L’Ukraine a trouvé opportun de s’investir en Afrique dans le conflit malien pour déstabiliser la Russie, soutien de la junte malienne. Malgré des débuts difficiles par manque de compréhension mutuelle, la bataille de Tinzaouaten, en juillet 2024, a marqué un tournant avec la défaite des troupes maliennes soutenues par les Russes.
Le front africain de la guerre russo-ukrainienne
Comment la bataille de Tinzaouaten a changé le conflit malien et l’engagement ukrainien en Afrique
The African Front of the Russia-Ukraine War
How the battle of Tinzaouaten changed the conflict in Mali and Ukrainian Commitment to Africa
Ukraine considered it appropriate to become involved in the Malian conflict in order to destabilise Russia, which was supporting the Malian junta.
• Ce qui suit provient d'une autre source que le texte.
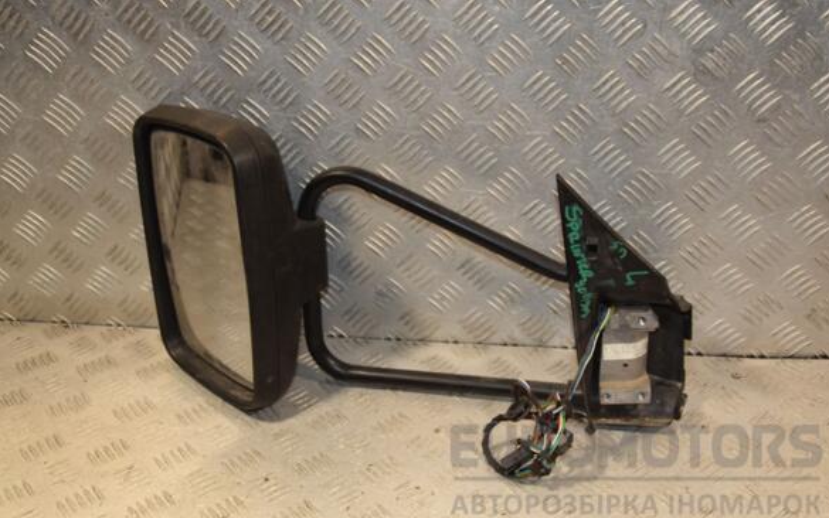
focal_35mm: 47
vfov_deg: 27.4
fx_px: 1062
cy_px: 258
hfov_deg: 42.6
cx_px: 424
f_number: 5.6
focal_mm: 30
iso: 800
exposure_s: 1/200
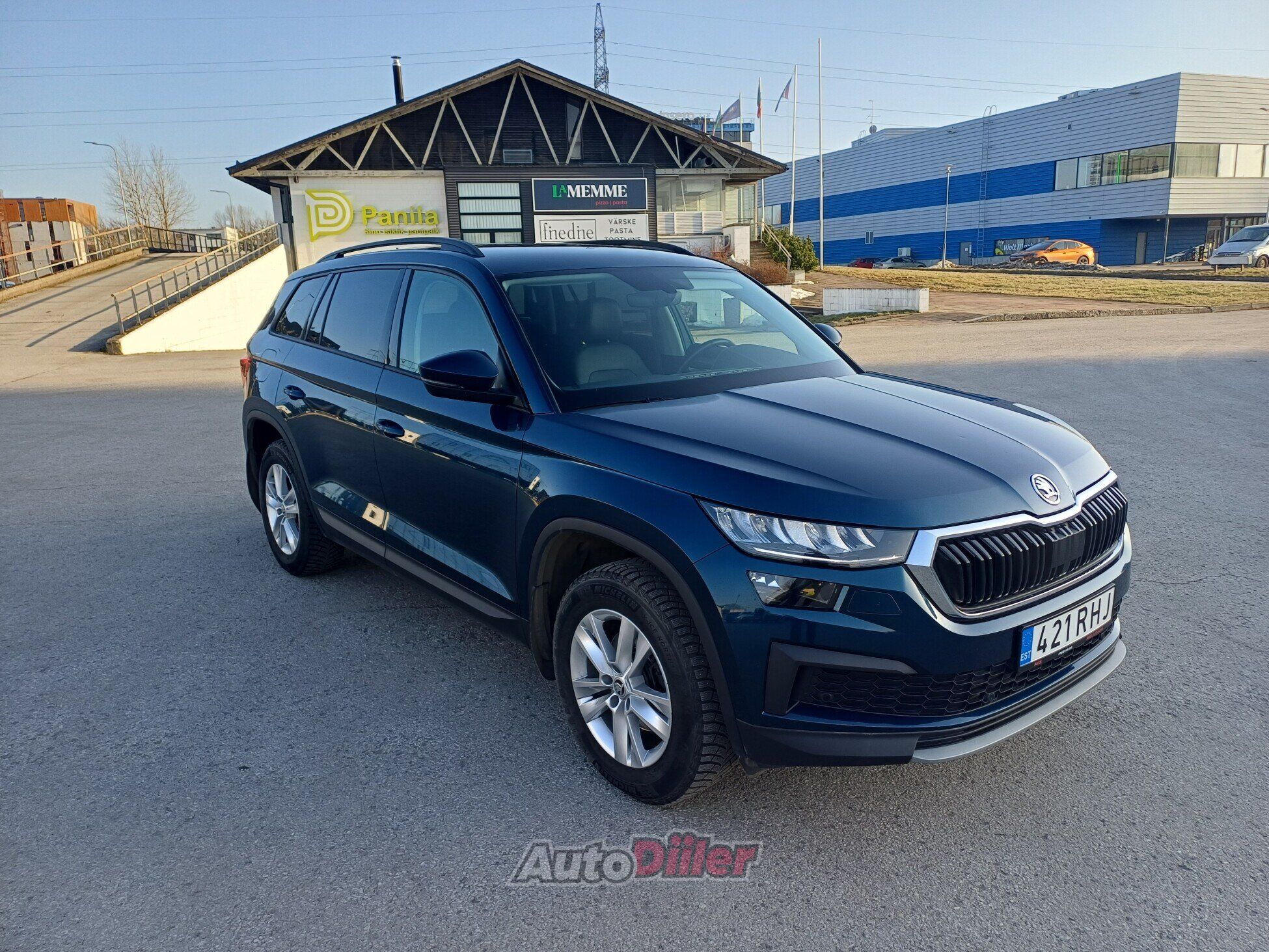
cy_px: 476
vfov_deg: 54.9
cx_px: 634
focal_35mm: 25
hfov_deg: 69.4
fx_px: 917
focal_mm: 4.65
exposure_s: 1/374
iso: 50
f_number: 1.8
Despite a difficult start as a result of lack of mutual understanding, the battle of Tinzaouaten in July 2024 was a turning point, with the defeat of Russian-supported Malian troops.
Depuis que la Russie a entamé son invasion à grande échelle de l’Ukraine en février 2022, le gouvernement ukrainien a cherché à obtenir un soutien international dans sa lutte contre la Russie, notamment auprès des pays du « Sud global ». Afin d’obtenir le soutien des pays africains, le gouvernement ukrainien a investi davantage dans ses efforts diplomatiques bilatéraux, tout en travaillant avec de nombreuses institutions. Cependant, à la surprise des Ukrainiens, l’impact de ces efforts entre 2022 et 2024 demeurait limité notamment en raison des liens existants entre les gouvernements africains et la Russie. Et bien qu’empathique à la cause ukrainienne, l’appui que reçoit l’Ukraine a éveillé un certain ressentiment motivé par ce que les gouvernements africains interprètent avec raison comme une autre application du double standard occidental en matière de sécurité.
L’opportunisme de l’Ukraine et des mouvements touaregs autour de la bataille de Tinzaouaten (du 25 au 27 juillet 2024) a brisé ce schéma et créé de nouvelles opportunités pour l’Ukraine en Afrique. En déclarant son soutien aux Touaregs et en laissant entendre qu’il avait peut-être joué un rôle dans leur succès dans la bataille, le gouvernement ukrainien a simultanément amplifié la défaite russe, porté atteinte à la crédibilité militaire de la Russie et s’est créé un réseau d’alliés africains, qui ont eux-mêmes profité de la situation pour transformer les dynamiques de leurs conflits locaux. Grâce à ce soutien, le message ukrainien en Afrique est devenu plus efficace pour contrer la propagande russe dans la région. Cet article suggère qu’en s’alignant avec des groupes d’opposition, et en adoptant une stratégie de communication plus opportuniste, l’Ukraine s’est donné des outils pour nuire à la Russie au Sahel et ailleurs en Afrique. De plus, ce même opportunisme affiché par les mouvements touaregs a changé le conflit au Sahel et pourrait changer les tactiques de guerre par procuration.
Cliché et diplomaties : l’échec initial de l’approche ukrainienne en Afrique
Dans sa politique africaine, le gouvernement ukrainien s’était fixé cinq objectifs : décrocher des appuis au sein des organisations internationales ; obtenir des appuis financiers et militaires ; réduire les appuis politiques russes et nuire à leur chaîne d’approvisionnement ; et contrer l’influence de la Russie en Afrique. Cependant, les difficultés rencontrées par l’Ukraine pour obtenir le soutien des États africains découlent d’une approche marquée par une ignorance et une incompréhension des dynamiques politiques comme de l’histoire du continent. Ceux-ci sont incarnés par le cadre narratif « donateur/bénéficiaire/développement » et exemplifié par l’éditorial du chef de cabinet du président ukrainien, Andriy Yermak, dans Le Monde du 13 décembre 2022 (1).